Futurist Roy Amara observed that we “tend to overestimate the effect of a technology in the short run and underestimate the effect in the long run.” Amara’s Law helps explain why energy shocks have immediate, visible consequences while their deeper strategic effects unfold slowly and persistently.
An American strike on Iran, for example, would cause obvious short‑term harms: disrupted oil, petrochemical and fertilizer supply chains, rising prices and tragic loss of life. But longer‑term consequences — a strengthened or emboldened Tehran, damaged regional relationships, and entrenched anti‑Western sentiment — are harder to measure and may endure. Like the first atomic blast, lessons about using chokepoints and energy leverage as political weapons cannot be unlearned.
Those dynamics matter to energy‑hungry, resource‑poor Asian economies. The prospect that vital arteries such as the Strait of Hormuz could be constricted suddenly makes many Asian states reluctant to rely solely on military escorts or costly strategic stockpiles. They need practical, market‑based alternatives that reduce exposure to Middle Eastern instability.
Canada can be one of those alternatives. Alberta holds the world’s third‑largest proven oil reserves, after Saudi Arabia and Venezuela, and currently produces roughly four million barrels per day — in principle enough to cover a country like Japan’s oil needs. The province is also a major natural gas producer and has abundant, low‑cost electricity useful for liquefaction and export infrastructure. The constraint is market access.
Nearly 90% of Alberta’s oil exports flow to the United States, mainly to Midwest refineries. With few buyers beyond the U.S., Canada effectively sells into a monopsony and accepts a persistent price discount, commonly ranging from about 17% to 37%. That dynamic has been reinforced by federal policies that have limited resource development in pursuit of climate goals, and by a long belief in a stable U.S.‑Canada energy relationship.
That picture is shifting. Recent leadership and policy changes, along with economic and political incentives to diversify trade away from an increasingly unilateral U.S. partner, have increased the urgency of westward market access. Better access to Pacific tidewater would allow higher production, attract foreign investment in pipelines and upstream projects, increase royalties and help narrow the southbound price discount.
The Trans Mountain Pipeline is Canada’s main Pacific gateway; after its 2024 expansion it can carry just under one million barrels per day, up from roughly 350,000, and cost about US$30 billion. Plans for additional capacity are being discussed, but substantially more export capability will be needed to shift global supply chains.

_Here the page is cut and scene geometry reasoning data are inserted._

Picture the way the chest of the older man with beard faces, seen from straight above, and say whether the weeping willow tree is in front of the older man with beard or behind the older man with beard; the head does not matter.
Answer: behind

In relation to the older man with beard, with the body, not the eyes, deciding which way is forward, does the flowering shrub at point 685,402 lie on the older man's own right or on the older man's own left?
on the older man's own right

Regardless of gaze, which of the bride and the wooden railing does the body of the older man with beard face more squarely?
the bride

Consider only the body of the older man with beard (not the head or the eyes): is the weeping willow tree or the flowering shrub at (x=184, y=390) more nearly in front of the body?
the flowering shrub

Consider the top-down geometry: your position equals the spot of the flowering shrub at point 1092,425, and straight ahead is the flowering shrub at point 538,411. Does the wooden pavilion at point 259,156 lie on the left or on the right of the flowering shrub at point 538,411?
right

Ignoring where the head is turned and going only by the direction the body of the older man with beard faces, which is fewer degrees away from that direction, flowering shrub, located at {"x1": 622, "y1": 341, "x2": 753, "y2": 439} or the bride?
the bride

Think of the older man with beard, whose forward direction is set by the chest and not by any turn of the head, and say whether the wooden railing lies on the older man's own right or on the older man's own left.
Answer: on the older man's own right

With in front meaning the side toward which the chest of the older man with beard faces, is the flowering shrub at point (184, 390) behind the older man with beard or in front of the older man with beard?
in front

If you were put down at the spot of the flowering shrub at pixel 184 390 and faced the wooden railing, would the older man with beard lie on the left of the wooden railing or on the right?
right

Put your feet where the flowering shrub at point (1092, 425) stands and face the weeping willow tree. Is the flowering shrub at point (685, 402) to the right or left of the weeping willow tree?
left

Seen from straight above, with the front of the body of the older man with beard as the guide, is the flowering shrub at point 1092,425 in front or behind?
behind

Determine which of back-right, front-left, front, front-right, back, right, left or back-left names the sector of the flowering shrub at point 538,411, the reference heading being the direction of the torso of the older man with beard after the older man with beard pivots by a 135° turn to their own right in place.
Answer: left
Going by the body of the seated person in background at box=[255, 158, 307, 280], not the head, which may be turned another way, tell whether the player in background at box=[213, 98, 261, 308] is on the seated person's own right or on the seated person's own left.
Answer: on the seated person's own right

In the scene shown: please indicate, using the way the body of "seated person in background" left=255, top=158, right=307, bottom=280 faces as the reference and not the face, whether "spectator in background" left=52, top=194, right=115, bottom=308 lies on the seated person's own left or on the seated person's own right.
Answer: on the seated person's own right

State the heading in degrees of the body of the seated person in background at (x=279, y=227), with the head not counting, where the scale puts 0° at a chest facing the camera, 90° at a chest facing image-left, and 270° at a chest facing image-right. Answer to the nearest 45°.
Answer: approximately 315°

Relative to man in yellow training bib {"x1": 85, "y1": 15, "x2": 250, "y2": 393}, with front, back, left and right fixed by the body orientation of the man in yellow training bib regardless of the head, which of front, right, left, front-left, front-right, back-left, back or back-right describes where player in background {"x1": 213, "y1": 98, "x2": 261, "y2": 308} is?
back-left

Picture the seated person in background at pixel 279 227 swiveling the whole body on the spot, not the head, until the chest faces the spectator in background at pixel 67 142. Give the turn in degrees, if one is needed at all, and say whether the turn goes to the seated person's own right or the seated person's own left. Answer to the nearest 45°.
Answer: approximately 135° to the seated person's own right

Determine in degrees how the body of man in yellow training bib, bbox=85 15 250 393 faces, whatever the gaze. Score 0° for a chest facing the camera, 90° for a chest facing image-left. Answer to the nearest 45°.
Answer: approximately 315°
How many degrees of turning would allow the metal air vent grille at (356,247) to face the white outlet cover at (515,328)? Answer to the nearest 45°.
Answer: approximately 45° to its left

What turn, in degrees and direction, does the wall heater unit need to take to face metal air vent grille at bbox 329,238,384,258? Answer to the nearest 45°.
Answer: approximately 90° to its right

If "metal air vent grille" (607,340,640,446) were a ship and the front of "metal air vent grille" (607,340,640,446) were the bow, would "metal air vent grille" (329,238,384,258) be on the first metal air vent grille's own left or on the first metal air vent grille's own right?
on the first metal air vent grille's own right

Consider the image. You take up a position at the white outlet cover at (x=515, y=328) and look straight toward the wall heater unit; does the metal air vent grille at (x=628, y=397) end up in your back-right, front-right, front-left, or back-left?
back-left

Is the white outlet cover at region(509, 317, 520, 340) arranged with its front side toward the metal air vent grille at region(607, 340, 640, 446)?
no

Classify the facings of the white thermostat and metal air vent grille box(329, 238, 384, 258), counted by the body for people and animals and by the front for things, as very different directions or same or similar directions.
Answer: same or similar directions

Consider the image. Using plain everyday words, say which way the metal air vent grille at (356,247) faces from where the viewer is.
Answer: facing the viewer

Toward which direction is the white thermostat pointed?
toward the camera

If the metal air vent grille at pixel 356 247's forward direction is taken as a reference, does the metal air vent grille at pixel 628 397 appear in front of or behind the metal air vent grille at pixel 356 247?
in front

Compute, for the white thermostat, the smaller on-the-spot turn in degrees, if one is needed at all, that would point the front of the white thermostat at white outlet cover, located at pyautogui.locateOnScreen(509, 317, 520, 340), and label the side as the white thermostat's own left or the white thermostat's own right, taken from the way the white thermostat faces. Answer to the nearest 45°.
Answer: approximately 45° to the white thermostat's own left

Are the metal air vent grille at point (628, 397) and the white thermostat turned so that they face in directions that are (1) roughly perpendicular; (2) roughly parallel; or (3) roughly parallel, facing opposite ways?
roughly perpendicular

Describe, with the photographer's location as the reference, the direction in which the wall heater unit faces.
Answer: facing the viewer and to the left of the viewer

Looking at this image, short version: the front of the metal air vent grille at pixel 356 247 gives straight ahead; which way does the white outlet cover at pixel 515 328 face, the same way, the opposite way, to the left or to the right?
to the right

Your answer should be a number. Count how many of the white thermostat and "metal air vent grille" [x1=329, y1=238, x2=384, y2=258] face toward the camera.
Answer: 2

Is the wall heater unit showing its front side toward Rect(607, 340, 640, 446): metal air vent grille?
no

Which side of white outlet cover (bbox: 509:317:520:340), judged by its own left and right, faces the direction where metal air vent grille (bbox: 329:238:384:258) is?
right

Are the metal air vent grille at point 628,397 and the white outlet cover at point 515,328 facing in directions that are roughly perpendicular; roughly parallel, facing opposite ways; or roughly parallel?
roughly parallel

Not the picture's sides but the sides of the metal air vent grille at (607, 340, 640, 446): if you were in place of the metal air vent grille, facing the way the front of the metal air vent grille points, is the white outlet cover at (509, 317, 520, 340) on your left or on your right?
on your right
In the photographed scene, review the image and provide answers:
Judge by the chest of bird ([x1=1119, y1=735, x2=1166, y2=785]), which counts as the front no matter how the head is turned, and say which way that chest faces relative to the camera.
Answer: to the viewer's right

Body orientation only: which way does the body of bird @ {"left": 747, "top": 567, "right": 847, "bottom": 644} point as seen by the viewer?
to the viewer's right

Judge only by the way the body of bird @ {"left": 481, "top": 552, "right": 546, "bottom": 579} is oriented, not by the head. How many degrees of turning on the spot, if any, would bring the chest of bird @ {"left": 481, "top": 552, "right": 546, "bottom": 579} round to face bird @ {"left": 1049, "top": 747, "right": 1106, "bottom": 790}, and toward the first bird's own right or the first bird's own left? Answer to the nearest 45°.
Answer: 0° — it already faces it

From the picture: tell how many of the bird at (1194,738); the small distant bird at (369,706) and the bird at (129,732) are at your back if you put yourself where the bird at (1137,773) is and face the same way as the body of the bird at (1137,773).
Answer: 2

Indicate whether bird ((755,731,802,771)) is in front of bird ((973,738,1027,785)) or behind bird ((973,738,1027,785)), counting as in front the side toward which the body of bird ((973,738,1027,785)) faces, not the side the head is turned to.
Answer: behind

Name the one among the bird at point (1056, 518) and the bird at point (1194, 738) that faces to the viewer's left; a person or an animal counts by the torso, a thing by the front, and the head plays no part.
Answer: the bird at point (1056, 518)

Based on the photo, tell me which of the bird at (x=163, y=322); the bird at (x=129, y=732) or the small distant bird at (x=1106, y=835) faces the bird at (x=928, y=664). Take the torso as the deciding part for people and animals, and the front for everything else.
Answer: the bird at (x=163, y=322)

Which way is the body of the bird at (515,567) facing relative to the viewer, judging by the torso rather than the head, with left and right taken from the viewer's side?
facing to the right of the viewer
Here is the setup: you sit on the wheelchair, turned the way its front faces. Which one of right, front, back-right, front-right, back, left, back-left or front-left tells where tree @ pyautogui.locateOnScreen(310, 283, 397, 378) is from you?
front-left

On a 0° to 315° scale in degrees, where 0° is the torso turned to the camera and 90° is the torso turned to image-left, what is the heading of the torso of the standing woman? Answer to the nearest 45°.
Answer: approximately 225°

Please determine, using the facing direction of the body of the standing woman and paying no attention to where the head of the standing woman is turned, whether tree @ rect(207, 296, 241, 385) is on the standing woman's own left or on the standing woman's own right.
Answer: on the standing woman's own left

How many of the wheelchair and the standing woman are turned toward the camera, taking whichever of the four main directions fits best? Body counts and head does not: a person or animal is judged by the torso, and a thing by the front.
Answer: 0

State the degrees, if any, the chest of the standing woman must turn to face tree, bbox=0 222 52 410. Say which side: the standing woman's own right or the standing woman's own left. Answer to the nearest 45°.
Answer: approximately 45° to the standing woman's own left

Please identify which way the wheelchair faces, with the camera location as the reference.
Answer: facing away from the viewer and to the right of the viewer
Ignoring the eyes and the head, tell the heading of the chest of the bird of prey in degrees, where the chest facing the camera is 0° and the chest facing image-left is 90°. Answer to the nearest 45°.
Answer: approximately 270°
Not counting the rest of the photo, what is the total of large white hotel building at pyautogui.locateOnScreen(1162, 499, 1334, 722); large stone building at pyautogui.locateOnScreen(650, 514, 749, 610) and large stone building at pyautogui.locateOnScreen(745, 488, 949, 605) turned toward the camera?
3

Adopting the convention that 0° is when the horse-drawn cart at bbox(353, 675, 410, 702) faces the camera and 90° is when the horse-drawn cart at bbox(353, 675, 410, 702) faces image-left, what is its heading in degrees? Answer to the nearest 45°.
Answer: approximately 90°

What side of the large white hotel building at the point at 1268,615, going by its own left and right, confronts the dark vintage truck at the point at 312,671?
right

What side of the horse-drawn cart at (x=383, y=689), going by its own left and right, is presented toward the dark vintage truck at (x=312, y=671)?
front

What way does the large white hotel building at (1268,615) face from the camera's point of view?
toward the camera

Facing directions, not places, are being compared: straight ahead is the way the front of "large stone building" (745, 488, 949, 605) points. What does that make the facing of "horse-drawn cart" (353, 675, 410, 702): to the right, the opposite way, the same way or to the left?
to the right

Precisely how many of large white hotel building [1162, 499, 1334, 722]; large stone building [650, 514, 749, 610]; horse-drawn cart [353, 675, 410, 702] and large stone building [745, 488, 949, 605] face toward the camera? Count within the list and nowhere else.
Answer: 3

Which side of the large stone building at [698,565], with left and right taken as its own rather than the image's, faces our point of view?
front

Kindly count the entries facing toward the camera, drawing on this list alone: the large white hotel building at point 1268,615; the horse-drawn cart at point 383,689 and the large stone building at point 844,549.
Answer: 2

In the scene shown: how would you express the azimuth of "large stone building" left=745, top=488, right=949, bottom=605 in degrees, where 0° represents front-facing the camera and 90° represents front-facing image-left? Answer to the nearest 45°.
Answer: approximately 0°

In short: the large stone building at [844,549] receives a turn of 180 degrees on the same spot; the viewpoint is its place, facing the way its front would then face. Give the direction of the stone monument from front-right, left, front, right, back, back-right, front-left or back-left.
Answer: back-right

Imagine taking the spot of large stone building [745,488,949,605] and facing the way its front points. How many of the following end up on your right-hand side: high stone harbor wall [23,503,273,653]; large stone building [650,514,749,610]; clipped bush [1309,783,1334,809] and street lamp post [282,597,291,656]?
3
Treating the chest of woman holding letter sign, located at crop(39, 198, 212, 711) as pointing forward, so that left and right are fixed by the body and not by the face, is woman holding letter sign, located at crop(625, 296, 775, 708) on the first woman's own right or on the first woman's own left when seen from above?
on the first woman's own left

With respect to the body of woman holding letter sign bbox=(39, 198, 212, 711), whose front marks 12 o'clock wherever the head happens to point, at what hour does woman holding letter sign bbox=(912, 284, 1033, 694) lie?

A meaningful expansion of West Coast export capacity could offer Asia a stable, politically predictable source of oil insulated from Middle Eastern shocks. Most Canadian oil would still flow to the U.S., but diversifying markets through Pacific gateways would strengthen both Canadian revenues and Asian energy security.
The rockets over the Persian Gulf will eventually stop and tankers will return to the Strait. Amara’s insight, however, cautions that the strategic consequences of this moment will play out slowly. The conditions for a durable shift toward Canada’s Pacific energy gateways may be more favorable now than at any recent time.
Charlie Grahn is a supply chain veteran and business instructor at Langara College in Vancouver, Canada.